- [WHAT TO PRODUCE] Below is a listing. Set down exactly the lines from the one containing "M1629 386 1632" through the one containing "M1885 555 1888 571 1859 576 1856 560Z", both ends included, and leave out the rest.

- [RECORDED DATA]
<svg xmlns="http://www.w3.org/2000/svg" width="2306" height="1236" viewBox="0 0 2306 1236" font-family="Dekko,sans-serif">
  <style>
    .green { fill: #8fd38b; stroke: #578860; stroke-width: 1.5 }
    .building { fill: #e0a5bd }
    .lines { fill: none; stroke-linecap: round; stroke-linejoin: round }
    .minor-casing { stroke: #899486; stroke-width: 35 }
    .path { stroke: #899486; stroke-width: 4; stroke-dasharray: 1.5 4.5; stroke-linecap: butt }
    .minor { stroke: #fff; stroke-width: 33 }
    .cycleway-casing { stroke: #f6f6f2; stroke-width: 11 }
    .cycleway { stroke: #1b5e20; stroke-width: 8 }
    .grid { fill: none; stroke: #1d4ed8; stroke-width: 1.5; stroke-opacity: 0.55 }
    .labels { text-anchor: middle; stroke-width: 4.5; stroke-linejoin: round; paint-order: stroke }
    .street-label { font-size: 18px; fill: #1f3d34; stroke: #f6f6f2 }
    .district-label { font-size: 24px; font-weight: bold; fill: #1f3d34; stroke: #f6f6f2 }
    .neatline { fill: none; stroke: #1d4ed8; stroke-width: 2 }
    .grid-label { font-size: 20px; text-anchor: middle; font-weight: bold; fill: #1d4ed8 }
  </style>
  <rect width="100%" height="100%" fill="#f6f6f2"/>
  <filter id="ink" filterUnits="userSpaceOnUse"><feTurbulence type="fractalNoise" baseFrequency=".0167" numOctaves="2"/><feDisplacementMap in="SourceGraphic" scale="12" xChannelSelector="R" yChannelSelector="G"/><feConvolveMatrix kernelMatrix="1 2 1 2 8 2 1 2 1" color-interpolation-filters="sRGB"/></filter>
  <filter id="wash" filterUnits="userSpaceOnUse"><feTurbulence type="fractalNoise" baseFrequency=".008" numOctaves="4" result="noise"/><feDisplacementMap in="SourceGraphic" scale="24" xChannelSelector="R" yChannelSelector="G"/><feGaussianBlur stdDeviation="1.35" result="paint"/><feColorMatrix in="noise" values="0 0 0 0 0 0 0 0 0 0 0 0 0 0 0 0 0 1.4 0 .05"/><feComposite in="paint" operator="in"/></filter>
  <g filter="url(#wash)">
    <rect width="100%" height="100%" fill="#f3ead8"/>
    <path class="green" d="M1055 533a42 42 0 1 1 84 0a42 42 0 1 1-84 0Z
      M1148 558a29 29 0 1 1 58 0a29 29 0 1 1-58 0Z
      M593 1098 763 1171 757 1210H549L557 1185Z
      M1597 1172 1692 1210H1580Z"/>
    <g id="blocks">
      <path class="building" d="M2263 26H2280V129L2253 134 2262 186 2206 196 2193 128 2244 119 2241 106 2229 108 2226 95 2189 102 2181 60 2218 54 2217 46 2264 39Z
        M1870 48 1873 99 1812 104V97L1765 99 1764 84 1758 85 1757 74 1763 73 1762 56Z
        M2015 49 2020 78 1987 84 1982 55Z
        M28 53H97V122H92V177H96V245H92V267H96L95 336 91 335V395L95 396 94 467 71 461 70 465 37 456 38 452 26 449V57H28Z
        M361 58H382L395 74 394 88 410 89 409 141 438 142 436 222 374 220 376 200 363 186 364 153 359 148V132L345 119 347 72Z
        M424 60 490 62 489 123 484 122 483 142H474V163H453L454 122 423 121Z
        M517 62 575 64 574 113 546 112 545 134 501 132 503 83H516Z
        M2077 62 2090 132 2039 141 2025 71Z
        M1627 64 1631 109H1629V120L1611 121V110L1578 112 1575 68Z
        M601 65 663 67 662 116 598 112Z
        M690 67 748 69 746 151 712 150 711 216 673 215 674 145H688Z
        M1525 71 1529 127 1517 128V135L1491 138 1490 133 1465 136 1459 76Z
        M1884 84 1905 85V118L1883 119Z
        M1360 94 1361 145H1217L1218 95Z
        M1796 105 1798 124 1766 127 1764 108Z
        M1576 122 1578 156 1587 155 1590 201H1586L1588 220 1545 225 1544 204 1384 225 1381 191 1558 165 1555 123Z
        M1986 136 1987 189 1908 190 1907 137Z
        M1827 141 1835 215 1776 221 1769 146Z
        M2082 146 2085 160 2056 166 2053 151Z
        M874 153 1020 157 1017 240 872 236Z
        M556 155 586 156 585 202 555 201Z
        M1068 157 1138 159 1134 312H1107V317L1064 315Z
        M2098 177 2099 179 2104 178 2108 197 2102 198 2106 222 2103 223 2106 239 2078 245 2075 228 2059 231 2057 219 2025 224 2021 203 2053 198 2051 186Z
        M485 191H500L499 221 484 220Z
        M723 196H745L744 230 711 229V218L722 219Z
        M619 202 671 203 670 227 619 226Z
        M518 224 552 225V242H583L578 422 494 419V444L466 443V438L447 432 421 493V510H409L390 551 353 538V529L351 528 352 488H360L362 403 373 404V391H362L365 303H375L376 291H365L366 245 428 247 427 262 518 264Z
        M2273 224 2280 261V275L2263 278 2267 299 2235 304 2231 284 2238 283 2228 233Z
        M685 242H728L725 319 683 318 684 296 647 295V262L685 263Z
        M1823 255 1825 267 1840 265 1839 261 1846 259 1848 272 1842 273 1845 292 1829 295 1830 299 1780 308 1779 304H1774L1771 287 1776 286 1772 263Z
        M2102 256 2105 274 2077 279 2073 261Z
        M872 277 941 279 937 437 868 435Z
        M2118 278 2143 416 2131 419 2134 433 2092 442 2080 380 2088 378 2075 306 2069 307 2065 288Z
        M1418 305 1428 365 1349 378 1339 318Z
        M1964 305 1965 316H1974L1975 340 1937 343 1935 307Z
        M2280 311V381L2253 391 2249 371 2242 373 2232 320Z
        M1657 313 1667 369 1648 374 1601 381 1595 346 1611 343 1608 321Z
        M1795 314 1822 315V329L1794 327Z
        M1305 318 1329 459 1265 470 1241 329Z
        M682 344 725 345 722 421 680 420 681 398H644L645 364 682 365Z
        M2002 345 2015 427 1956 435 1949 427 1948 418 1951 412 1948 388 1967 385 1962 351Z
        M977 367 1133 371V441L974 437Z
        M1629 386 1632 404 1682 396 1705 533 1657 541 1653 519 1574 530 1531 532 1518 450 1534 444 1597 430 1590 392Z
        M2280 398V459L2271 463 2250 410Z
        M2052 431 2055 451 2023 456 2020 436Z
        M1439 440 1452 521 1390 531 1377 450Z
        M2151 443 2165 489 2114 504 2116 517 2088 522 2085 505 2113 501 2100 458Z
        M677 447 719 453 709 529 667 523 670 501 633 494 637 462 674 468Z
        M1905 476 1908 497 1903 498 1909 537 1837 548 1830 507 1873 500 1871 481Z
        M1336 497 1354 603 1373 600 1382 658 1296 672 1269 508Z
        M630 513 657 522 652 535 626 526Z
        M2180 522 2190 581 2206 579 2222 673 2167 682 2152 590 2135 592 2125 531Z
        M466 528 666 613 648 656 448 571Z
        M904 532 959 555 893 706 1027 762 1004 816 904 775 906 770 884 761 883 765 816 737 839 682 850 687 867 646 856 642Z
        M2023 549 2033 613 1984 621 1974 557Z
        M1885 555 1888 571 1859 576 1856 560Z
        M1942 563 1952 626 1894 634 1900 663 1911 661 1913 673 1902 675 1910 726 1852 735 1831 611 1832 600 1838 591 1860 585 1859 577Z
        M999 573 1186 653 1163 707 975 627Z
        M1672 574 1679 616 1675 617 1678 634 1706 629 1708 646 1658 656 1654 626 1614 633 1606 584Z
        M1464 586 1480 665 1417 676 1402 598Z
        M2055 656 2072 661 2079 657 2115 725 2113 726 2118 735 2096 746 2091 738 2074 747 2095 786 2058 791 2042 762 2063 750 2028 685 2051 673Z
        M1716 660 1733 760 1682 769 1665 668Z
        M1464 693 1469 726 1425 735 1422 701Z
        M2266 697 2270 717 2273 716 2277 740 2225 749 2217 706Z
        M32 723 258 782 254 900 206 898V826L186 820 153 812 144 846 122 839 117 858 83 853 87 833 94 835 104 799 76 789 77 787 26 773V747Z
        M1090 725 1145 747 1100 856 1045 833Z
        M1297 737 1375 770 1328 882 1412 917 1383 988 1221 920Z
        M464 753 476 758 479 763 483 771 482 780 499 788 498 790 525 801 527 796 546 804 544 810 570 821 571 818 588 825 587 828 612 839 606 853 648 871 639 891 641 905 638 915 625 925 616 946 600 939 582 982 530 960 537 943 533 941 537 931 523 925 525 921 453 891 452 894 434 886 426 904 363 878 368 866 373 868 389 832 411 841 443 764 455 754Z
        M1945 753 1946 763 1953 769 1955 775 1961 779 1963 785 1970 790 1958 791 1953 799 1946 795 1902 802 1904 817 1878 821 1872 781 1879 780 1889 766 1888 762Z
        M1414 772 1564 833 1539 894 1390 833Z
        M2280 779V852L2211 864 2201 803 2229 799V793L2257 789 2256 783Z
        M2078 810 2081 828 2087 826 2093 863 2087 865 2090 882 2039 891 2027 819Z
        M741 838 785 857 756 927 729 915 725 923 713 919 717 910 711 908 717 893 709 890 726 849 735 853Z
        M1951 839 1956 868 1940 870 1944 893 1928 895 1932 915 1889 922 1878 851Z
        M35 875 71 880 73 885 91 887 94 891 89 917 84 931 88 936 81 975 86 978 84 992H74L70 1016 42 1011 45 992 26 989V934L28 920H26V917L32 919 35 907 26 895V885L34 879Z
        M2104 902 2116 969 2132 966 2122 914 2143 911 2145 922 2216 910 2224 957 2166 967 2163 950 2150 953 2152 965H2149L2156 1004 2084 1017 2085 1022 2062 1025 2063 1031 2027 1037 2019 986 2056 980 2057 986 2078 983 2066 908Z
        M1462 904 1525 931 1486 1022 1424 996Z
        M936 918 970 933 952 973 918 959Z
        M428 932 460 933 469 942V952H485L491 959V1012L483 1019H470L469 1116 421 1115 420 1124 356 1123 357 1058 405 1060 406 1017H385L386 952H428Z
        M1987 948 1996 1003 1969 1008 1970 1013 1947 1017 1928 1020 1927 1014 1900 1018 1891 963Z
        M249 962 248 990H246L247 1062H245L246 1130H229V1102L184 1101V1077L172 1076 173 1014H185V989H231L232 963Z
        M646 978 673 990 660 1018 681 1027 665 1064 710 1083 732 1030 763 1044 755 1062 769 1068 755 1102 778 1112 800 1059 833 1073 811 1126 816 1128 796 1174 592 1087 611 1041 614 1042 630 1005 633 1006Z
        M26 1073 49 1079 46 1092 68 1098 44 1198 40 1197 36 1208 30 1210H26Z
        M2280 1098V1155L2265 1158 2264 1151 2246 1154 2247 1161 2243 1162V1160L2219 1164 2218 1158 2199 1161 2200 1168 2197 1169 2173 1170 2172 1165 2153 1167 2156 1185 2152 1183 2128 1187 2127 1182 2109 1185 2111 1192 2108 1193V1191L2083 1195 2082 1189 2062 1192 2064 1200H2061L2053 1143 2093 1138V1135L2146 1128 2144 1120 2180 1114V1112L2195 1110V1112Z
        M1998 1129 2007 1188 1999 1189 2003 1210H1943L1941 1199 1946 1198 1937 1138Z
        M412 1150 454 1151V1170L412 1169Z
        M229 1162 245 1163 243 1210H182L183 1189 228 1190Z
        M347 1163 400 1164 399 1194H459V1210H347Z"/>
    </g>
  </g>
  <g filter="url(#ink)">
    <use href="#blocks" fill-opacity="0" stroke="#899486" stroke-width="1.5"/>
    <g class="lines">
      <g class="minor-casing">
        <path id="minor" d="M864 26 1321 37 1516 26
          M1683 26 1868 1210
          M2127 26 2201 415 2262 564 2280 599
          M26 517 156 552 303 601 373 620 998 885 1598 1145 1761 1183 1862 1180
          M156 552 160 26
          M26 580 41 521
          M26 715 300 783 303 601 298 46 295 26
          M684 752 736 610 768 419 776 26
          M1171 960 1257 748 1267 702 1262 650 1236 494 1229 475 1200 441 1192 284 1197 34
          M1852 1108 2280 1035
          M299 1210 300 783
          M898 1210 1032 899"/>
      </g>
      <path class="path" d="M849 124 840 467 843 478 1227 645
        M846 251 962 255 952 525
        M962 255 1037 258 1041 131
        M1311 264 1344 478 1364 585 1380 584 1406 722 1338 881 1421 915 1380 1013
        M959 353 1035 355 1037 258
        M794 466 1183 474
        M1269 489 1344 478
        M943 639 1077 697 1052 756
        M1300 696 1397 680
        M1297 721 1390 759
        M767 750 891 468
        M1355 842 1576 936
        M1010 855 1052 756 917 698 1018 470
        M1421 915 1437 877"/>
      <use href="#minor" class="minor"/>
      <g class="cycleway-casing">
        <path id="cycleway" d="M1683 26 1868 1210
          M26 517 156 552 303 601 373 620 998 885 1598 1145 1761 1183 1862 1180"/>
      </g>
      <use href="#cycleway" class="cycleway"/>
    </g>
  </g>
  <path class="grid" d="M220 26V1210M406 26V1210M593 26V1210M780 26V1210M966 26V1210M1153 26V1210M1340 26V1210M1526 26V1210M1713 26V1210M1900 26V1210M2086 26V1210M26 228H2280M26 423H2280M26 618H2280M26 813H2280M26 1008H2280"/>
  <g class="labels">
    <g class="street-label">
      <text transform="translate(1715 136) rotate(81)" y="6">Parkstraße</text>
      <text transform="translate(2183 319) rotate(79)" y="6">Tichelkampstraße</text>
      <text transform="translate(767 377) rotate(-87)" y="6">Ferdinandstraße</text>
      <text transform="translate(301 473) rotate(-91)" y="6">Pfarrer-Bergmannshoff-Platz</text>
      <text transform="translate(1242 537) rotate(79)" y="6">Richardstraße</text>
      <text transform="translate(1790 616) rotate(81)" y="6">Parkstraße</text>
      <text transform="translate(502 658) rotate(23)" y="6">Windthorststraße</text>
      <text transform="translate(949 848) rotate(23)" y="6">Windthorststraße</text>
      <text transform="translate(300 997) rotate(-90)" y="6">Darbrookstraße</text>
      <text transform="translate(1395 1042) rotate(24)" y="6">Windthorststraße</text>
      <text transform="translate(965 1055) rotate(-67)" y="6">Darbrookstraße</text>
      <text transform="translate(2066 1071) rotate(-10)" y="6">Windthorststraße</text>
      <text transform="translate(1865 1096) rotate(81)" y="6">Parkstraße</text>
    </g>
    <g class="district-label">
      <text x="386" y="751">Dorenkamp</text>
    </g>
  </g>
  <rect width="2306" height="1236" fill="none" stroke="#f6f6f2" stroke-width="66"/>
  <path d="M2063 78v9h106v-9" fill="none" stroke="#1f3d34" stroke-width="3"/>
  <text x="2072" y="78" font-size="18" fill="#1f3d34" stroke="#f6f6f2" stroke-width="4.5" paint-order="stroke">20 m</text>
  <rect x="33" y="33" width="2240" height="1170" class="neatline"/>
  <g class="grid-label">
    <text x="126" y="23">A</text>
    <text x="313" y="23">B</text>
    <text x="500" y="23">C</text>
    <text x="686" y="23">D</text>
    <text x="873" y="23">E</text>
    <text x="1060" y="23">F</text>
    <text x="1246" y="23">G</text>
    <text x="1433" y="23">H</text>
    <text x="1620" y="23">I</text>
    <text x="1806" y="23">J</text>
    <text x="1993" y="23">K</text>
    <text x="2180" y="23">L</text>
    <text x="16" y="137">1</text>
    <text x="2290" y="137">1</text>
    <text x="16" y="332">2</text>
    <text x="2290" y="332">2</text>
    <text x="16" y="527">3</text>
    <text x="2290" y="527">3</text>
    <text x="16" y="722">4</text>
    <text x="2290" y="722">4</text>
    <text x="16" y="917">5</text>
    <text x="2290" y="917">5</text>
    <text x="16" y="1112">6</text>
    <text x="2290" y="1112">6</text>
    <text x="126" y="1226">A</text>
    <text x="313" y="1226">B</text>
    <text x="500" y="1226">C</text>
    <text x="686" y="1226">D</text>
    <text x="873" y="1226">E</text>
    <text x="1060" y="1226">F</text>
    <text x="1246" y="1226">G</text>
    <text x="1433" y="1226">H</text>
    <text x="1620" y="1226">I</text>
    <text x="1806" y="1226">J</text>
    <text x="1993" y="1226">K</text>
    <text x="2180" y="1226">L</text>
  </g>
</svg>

- [ANSWER TO THIS TASK]
        M1629 386 1632 404 1682 396 1705 533 1657 541 1653 519 1574 530 1531 532 1518 450 1534 444 1597 430 1590 392Z
        M2280 398V459L2271 463 2250 410Z
        M2052 431 2055 451 2023 456 2020 436Z
        M1439 440 1452 521 1390 531 1377 450Z
        M2151 443 2165 489 2114 504 2116 517 2088 522 2085 505 2113 501 2100 458Z
        M677 447 719 453 709 529 667 523 670 501 633 494 637 462 674 468Z
        M1905 476 1908 497 1903 498 1909 537 1837 548 1830 507 1873 500 1871 481Z
        M1336 497 1354 603 1373 600 1382 658 1296 672 1269 508Z
        M630 513 657 522 652 535 626 526Z
        M2180 522 2190 581 2206 579 2222 673 2167 682 2152 590 2135 592 2125 531Z
        M466 528 666 613 648 656 448 571Z
        M904 532 959 555 893 706 1027 762 1004 816 904 775 906 770 884 761 883 765 816 737 839 682 850 687 867 646 856 642Z
        M2023 549 2033 613 1984 621 1974 557Z
        M1885 555 1888 571 1859 576 1856 560Z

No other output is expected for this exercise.